Re: Automatic prefetching in querysets

2017-09-12 Thread Gordon Wrigley
This received some positive responses, so to help move the conversation
along I have created a ticket and pull request.

https://code.djangoproject.com/ticket/28586
https://github.com/django/django/pull/9064

Regards G

On Tue, Aug 15, 2017 at 10:44 AM, Gordon Wrigley 
wrote:

> I'd like to discuss automatic prefetching in querysets. Specifically
> automatically doing prefetch_related where needed without the user having
> to request it.
>
> For context consider these three snippets using the Question & Choice
> models from the tutorial
>  
> when
> there are 100 questions each with 5 choices for a total of 500 choices.
>
> Default
> for choice in Choice.objects.all():
> print(choice.question.question_text, ':', choice.choice_text)
> 501 db queries, fetches 500 choice rows and 500 question rows from the DB
>
> Prefetch_related
> for choice in Choice.objects.prefetch_related('question'):
> print(choice.question.question_text, ':', choice.choice_text)
> 2 db queries, fetches 500 choice rows and 100 question rows from the DB
>
> Select_related
> for choice in Choice.objects.select_related('question'):
> print(choice.question.question_text, ':', choice.choice_text)
:::
## To do
• a. Rewrite the stretch of the thread on automatic prefetching from "On Tue, Aug" through "of 500 choices.", and put "documentation" in place of "tutorial".
• b. In the thread on automatic prefetching, how many database queries does the prefetch_related snippet make?
• c. Continue the thread on automatic prefetching in Django querysets from its last line.
:::
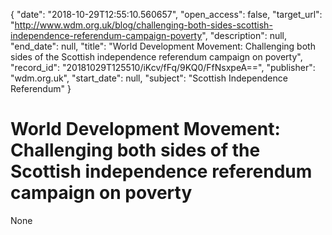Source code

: {
  "date": "2018-10-29T12:55:10.560657", 
  "open_access": false, 
  "target_url": "http://www.wdm.org.uk/blog/challenging-both-sides-scottish-independence-referendum-campaign-poverty", 
  "description": null, 
  "end_date": null, 
  "title": "World Development Movement: Challenging both sides of the Scottish independence referendum campaign on poverty", 
  "record_id": "20181029T125510/iKcv/fFq/9KQ0/FfNsxpeA==", 
  "publisher": "wdm.org.uk", 
  "start_date": null, 
  "subject": "Scottish Independence Referendum"
}

# World Development Movement: Challenging both sides of the Scottish independence referendum campaign on poverty

None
:::
## Answers for this exercise
• a.
On Tue, Aug 15, 2017 at 10:44 AM, Gordon Wrigley 
wrote:

> I'd like to discuss automatic prefetching in querysets. Specifically
> automatically doing prefetch_related where needed without the user having
> to request it.
>
> For context consider these three snippets using the Question & Choice
> models from the documentation
>  
> when
> there are 100 questions each with 5 choices for a total of 500 choices.

• b. 2 database queries

• c.
> 1 db query, fetches 500 choice rows and 500 question rows from the DB
>
> I've included select_related for completeness, I'm not going to propose
> changing anything about it's use. There are places where it is the best
> choice and in those places it will still be up to the user to request it. I
> will note that anywhere select_related is optimal prefetch_related is still
> better than the default and leave it at that.
>
> The 'Default' example above is a classic example of the N+1 query problem,
> a problem that is widespread in Django apps.
> This pattern of queries is what new users produce because they don't know
> enough about the database and / or ORM to do otherwise.
> Experieced users will also often produce this because it's not always
> obvious what fields will and won't be used and subsequently what should be
> prefetched.
> Additionally that list will change over time. A small change to a template
> to display an extra field can result in a denial of service on your DB due
> to a missing prefetch.
> Identifying missing prefetches is fiddly, time consuming and error prone.
> Tools like django-perf-rec 
> (which I was involved in creating) and nplusone
>  exist in part to flag missing
> prefetches introduced by changed code.
> Finally libraries like Django Rest Framework and the Admin will also
> produce queries like this because it's very difficult for them to know what
> needs prefetching without being explicitly told by an experienced user.
>
> As hinted at the top I'd like to propose changing Django so the default
> code behaves like the prefetch_related code.
> Longer term I think this should be the default behaviour but obviously it
> needs to be proved first so for now I'd suggest a new queryset function
> that enables this behaviour.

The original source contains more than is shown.